Among the University’s most popular policies have been its vaccine mandates. Nearly 80% of poll participants said they supported or strongly supported Cornell’s fall 2021 decision to require all students without valid exemptions to receive a COVID-19 vaccine, and 73.5% supported the University’s spring 2022 booster mandate

Mask mandates and changes to masking rules have been slightly less popular. Of poll participants, almost 69% supported or strongly supported the University’s mask mandates which went into effect during fall 2020, while just under 61% supported the University’s spring 2022 rule that prohibited wearing cloth masks without medical-grade masks in addition. 58.3% said they support the University’s recent decision to remove mask mandates outside academic and certain medical and transportation settings.

Chukwudumebi Joshua Obi/Sun Contributor

Cornellians’ behavior around masking is also much more divided than their behavior around vaccination. While 92% of students and 90% of faculty and staff received a booster vaccine shot, poll participants said that, in campus areas where mask wearing is not mandatory, just over 31% always wear masks, 16.6% frequently wear masks, 16.6% either infrequently or very infrequently wear masks and 27% never wear masks. 

Chukwudumebi Joshua Obi/Sun Contributor

Despite the University’s efforts to provide medical-grade masks to the Ithaca campus community, 38.4% of poll participants said they had never gotten masks from test sites where they are available and 33.6% of participants only got masks from test sites 1-4 times. 

Support for testing also differs based on the policy in question. 72.5% of poll participants said they supported the University’s policy of regular testing, while just over 59% of participants said they support the current lack of mandatory testing and only 54.5% support the penalties students faced if they missed mandatory tests. 

Chukwudumebi Joshua Obi/Sun Contributor

Like campus resources for masks, campus testing resources were rarely used by poll participants: since Feb. 21, only 21.8% of participants had used Cornell’s supplemental tests more than 5 times.

Perhaps the University’s most controversial COVID-19 policy was its green-yellow-red alert system, which used color-coded tiers to designate different sets of campus COVID-19 policies. While 54.5% of participants said they were supportive or strongly supportive of the system, only 29.4% said they approved or strongly approved of the way the alert levels changed and the transparency, clarity and timing of these changes. 54% of participants said they either disapproved or strongly disapproved of the way the levels were changed in response to falling or rising cases on campus.

The lack of consistency in University policy has confused students like Samuel Chessler ’22, who said he thinks the University isn’t always prioritizing the right things.

“Cornell has never had a consistent Covid policy.

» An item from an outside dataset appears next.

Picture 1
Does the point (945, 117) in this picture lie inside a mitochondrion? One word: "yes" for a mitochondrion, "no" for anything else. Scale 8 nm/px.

There has never been any metrics to define success nor any long term goals of what the University wanted to reach,” Chessler said. “Messaging from the administration often conflicts with itself going from ‘we need to live with this’ to ‘we’re going to code yellow because of a few cases.’ 

Many Cornellians want the University to keep some of its COVID-19-era measures in place. Almost 56% of participants said they didn’t want the University to immediately eliminate its mask mandate, and 62.5% said they also didn’t want the University to close its campus PCR testing sites and restore those spaces to their previous functions. 

For Cornellians like Gianno Pannafino grad, these policies nonetheless should help the campus move past the pandemic rather than holding it in the past.

“Any one individual’s risk of severe outcomes from COVID-19 has never been lower. Furthermore, if vaccines, boosters, and therapeutics still aren’t enough to put one [at] ease, N95s/KN95s are freely available and one-way protective,” Pannafino said. “Each of us has the power to control our individual level of risk tolerance. It’s time we accept this fact and move on with our lives.”

Andie Kim ’24 contributed data analysis.